Mettere in evidenza che il popolo palestinese ha il diritto di autodeterminarsi?
Sì. Vero. Con le barche e con altri mezzi riusciamo a mettere in evidenza e catturare l’attenzione di tutte e tutti anche grazie a tutte le mobilitazioni e alle associazioni e alle comunità palestinesi nei vari Stati comprese le comunità palestinesi in Italia che hanno fatto un lavoro eccezionale e tutte le associazioni che hanno lavorato in terra.
Cosa intendiamo con la locuzione “equipaggio di terra”?
Noi chiamiamo equipaggio di terra le mobilitazioni dei giorni scorsi che non sono avvenute grazie alla flotilla. Ma ci sono state perché a terra è stato fatto un lavoro politico straordinario che ha portato a vedere quel numero di persone in piazza per la pace e ha portato a vedere quei 2 milioni di persone in piazza durante lo sciopero.
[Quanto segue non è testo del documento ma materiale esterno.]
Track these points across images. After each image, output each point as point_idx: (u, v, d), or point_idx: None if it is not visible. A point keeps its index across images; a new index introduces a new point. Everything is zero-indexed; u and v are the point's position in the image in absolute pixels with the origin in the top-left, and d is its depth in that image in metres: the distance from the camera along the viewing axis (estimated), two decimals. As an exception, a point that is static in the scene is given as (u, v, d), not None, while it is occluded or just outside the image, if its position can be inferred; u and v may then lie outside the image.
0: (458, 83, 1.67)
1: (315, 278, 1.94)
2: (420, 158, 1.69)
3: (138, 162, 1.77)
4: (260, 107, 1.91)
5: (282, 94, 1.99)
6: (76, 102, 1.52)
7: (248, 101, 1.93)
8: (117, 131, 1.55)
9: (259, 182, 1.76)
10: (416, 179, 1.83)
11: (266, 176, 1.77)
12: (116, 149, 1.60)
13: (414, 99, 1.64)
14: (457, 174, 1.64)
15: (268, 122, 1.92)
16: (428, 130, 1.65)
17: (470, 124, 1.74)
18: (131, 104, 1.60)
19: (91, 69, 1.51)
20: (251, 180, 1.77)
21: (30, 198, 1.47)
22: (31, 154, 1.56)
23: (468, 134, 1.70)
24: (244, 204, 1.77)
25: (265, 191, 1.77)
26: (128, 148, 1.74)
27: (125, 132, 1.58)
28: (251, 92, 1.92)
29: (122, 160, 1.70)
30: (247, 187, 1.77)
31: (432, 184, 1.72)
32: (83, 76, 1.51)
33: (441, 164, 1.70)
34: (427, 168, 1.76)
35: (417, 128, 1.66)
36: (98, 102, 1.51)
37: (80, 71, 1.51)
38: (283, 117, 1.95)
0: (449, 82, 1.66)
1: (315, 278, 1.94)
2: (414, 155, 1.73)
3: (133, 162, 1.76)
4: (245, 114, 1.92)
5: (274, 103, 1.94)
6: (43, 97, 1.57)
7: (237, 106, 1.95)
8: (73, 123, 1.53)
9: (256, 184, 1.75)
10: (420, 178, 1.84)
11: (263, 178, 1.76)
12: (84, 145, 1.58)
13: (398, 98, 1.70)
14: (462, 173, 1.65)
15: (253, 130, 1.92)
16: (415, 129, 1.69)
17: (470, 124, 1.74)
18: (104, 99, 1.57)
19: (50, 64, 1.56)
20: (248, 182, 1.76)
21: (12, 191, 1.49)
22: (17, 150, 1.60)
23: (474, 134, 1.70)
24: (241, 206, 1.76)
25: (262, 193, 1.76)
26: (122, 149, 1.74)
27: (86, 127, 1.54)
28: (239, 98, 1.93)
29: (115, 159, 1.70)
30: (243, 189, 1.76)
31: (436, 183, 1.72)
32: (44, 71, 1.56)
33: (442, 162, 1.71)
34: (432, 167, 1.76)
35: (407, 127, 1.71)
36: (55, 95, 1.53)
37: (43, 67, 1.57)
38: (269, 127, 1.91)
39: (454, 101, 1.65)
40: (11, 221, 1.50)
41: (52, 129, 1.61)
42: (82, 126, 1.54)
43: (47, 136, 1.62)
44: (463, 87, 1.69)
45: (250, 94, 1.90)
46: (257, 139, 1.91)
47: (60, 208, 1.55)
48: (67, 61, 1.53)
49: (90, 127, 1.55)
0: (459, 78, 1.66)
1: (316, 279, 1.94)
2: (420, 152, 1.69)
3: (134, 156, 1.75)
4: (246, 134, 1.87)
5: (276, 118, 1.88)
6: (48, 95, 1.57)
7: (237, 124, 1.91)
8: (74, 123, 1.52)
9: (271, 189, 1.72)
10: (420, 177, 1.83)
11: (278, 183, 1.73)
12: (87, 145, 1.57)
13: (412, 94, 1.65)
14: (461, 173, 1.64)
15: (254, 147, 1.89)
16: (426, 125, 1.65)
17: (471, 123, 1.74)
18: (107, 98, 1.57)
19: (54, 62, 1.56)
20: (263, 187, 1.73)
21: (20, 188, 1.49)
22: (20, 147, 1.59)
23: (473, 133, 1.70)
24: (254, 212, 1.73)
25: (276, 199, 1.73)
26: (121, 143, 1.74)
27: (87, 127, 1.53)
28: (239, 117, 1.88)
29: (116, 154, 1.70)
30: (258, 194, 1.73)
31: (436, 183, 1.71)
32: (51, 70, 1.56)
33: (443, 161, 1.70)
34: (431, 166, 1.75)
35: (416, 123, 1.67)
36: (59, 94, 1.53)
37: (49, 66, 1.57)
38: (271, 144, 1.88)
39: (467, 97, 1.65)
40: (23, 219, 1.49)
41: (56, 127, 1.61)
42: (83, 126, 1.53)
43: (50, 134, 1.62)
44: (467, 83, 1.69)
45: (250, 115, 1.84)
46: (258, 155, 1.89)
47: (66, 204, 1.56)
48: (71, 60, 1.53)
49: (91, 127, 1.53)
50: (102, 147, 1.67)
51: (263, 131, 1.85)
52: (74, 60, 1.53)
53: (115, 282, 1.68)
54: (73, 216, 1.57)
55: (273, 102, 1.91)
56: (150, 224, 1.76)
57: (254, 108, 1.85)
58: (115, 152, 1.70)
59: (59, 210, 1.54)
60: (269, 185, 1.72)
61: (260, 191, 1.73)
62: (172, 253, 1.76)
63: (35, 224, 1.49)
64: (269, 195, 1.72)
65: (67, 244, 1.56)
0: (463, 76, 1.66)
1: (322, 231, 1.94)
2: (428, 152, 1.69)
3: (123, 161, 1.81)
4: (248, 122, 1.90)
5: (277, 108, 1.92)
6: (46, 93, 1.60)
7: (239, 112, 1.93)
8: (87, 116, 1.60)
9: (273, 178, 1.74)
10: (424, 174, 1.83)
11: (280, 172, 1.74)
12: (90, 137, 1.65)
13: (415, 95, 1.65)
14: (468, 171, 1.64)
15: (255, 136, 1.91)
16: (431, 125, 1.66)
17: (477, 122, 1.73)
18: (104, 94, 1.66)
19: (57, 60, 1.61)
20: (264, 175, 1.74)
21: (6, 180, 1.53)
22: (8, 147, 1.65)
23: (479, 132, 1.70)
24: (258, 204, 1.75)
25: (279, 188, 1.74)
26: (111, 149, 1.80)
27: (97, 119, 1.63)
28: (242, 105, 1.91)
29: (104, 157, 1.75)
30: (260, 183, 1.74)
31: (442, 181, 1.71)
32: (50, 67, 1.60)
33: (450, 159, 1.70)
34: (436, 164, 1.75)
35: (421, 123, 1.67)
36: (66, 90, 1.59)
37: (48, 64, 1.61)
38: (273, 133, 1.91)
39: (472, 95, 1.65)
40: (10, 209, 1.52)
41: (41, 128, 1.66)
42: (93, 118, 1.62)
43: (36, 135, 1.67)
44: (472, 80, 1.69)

Ecco è stato un lavoro di popolo. Allora se esiste un popolo che si muove, le persone possono davvero integrarsi con questo lavoro e con il loro potere simbolico e questa mattina qualcuno mi ha citato questa espressione. Esatto quando il potere simbolico e non solo simbolico, anche operativo, diventa in grado di catalizzare le mobilitazioni, la coscienza, la consapevolezza ecco questo è quello che secondo me è accaduto e oggi è il momento di non lasciare che questo patrimonio umano consapevole e coraggioso si disperda: noi dobbiamo lavorare per questo.